ZUMEFF round-up, awards and reviews of two films by Zayed University students
Ahmad Saleh won “Best of the Best” for “Ayny: My Second Eye” at the Zayed University Film Festival.
Reem Rashed Al Mazrouei and her team from Com 311 offer a round-up on the final day of the Zayed University Middle East Film Festival, including a report on the awards, interviews with workshop leaders, filmmakers, and reactions from students. Other members of the video team were Athari Mahmood (presenter); Salma Mohammed (cameraperson); and Ayesha Saif (editor).
Review of films by two Zayed University students
by Nashwa Adel Salem Omar Al Shamlan:
It was great to see such a large number of creative minds at ZUMEFF. I watched eight films in total, but for this assignment focused on only two:
- “The Choice,” a narrative by Eman Talal Al Sayed, a recent Zayed University graduate, and
- a documentary, called “For Them,” by Khawla Abdulkareem, also of Zayed University.
“The Choice” focused on a young Western woman with mixed roots, an American mother and an Emirati father, who after the death of her father, was given a choice to marry one of her Emirati cousins in order to receive a substantial inheritance. However, not only is her cousin apparently “in love” with someone else, but the young woman also faces other problems like being forced to change her attire, quit her passion for ballet dancing, and modify herself to fit Emirati norms.
At the end of the film, and right before her wedding, the young woman has a talk with her younger brother and they both flee with ice creams in their hands and a smile on their faces.

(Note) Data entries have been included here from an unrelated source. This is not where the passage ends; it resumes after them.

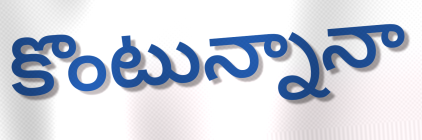
కొంటున్నానా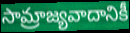
సామ్రాజ్యవాదానికీ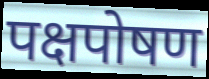
पक्षपोषणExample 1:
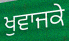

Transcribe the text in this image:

Her final choice is not absolutely clear.
The film was very professionally produced, featuring actors from different nationalities, and a wide range of scenes starting in a Bedouin tent. It took 10 months to complete. What was really hard to miss was the emphasis on the word “choice” which was repeated quite a number of times. I absolutely loved it.
As for the documentary, “For Them” revolved around voluntary work and specifically UAE sponsored refugee camps, which offered everything from clothing, food, and medicine and even had their own warehouses to produce utilities like furniture.

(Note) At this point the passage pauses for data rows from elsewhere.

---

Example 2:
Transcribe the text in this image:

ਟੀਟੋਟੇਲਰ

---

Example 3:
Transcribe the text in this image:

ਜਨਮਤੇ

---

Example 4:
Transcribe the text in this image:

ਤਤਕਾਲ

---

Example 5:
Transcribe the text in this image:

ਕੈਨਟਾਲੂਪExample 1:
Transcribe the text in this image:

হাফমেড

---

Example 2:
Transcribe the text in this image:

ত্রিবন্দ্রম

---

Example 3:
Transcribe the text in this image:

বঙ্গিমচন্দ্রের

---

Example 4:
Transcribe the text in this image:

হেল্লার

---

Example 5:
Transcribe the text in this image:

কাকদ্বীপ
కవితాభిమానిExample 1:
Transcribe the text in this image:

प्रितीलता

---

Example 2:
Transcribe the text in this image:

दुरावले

I could greatly relate to this topic because many of our Arab and Muslim neighboring countries are going through such crises, and although it may seem like we are doing our part, we most certainly are not. The visuals were heart-warming, and send a chill down your spine. It sort of gave the audience a sense of motivation that it is our turn now, our turn to lend a hand. Also, it mainly focused on Emirati figures on the field and this made the film even more relatable. Each and every one of them is someone I look up to and hope to become in the future.